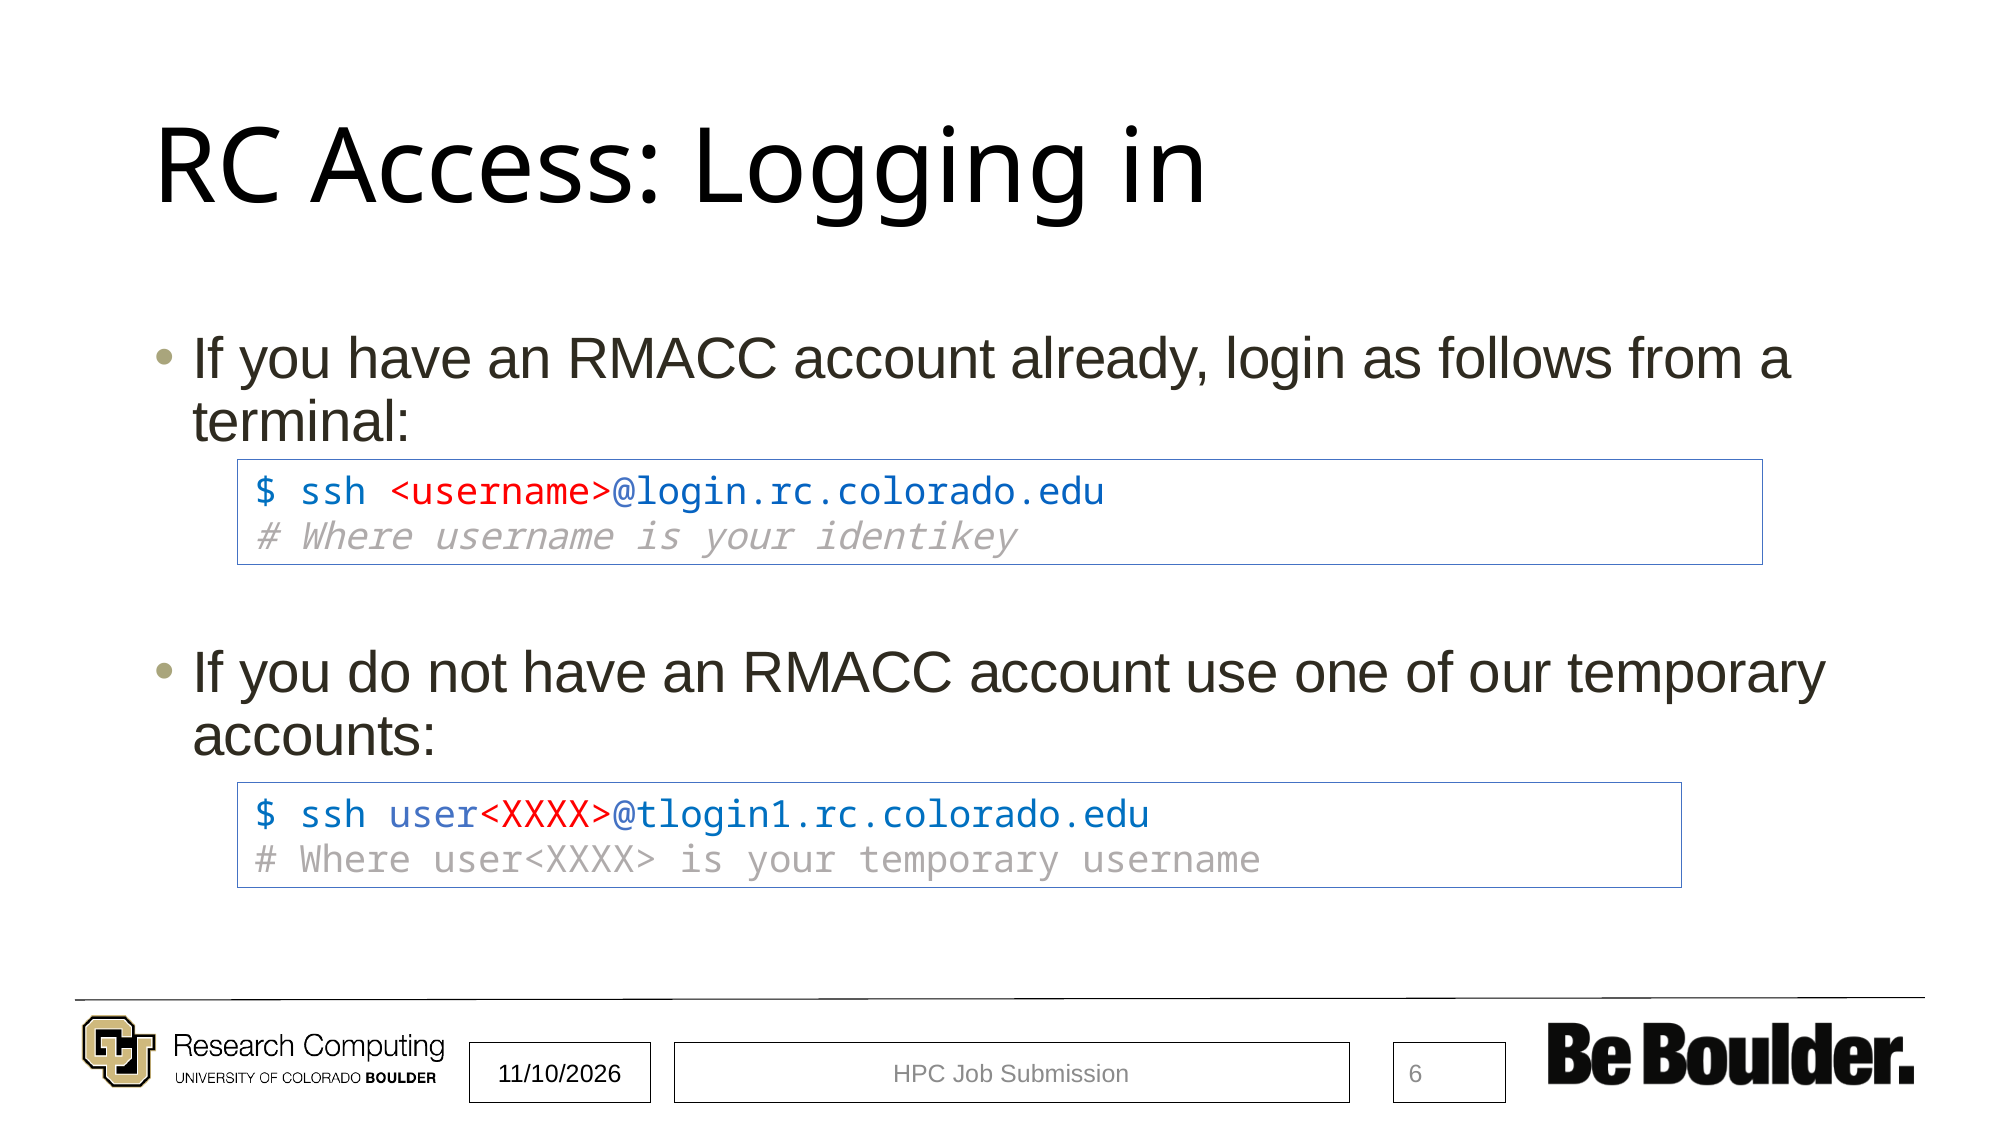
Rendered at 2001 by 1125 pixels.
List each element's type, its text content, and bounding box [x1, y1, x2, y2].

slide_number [469, 1042, 651, 1103]
text_box $ ssh user<XXXX>@tlogin1.rc.colorado.edu # Where user<XXXX> is your temporary username [237, 782, 1682, 888]
slide_number 6 [1393, 1042, 1506, 1103]
list If you have an RMACC account already, login as follows from a terminal: If you do not have an RMACC account use one of our temporary accounts: [137, 320, 1863, 921]
footer HPC Job Submission [674, 1042, 1350, 1103]
text_box $ ssh <username>@login.rc.colorado.edu # Where username is your identikey [237, 459, 1763, 565]
picture [1524, 1015, 1938, 1088]
title RC Access: Logging in [137, 59, 1863, 278]
picture [81, 1015, 444, 1088]
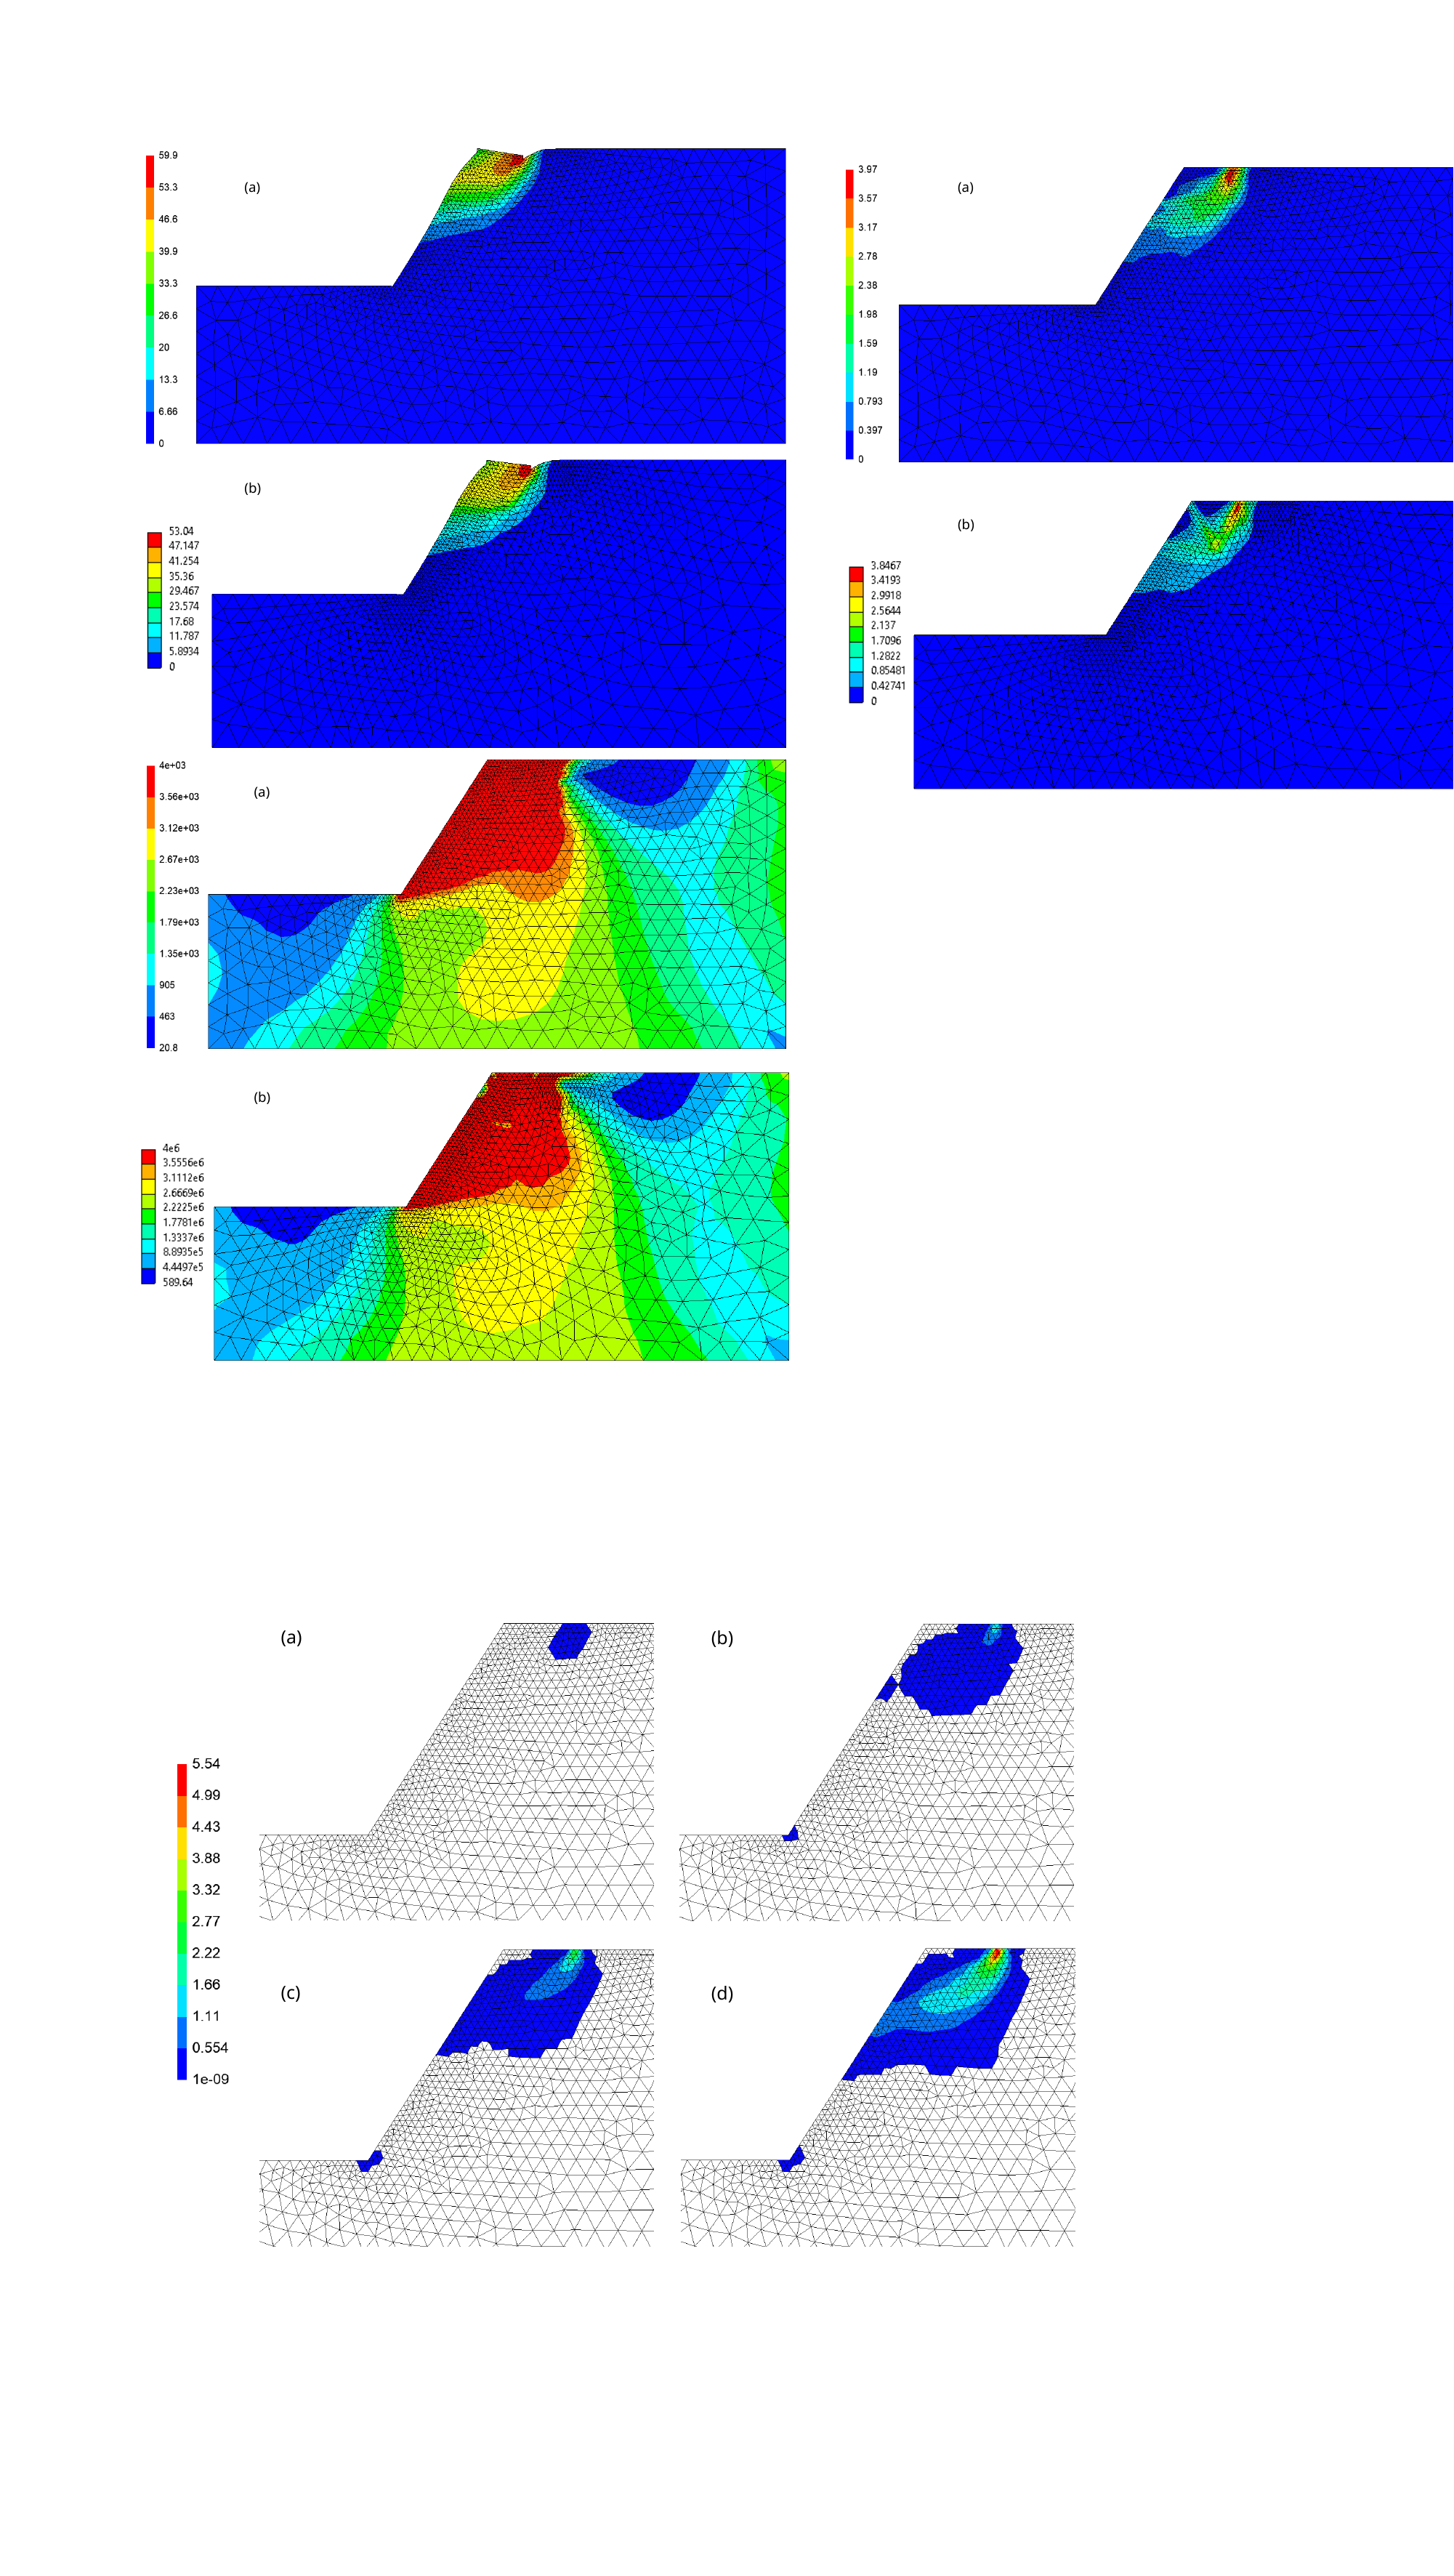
--------
**ACTIVITY**
Transcribe all of the data above exactly; no picture belongs in the copy.

**TASK ANSWER**
Rendered at 2001 by 1125 pixels.
List each element's type, its text content, and bounding box [x1, y1, x2, y2].

slide_number [469, 1042, 651, 1103]
text_box $ ssh user<XXXX>@tlogin1.rc.colorado.edu # Where user<XXXX> is your temporary username [237, 782, 1682, 888]
slide_number 6 [1393, 1042, 1506, 1103]
list If you have an RMACC account already, login as follows from a terminal: If you do not have an RMACC account use one of our temporary accounts: [137, 320, 1863, 921]
footer HPC Job Submission [674, 1042, 1350, 1103]
text_box $ ssh <username>@login.rc.colorado.edu # Where username is your identikey [237, 459, 1763, 565]
picture [1524, 1015, 1938, 1088]
title RC Access: Logging in [137, 59, 1863, 278]
picture [81, 1015, 444, 1088]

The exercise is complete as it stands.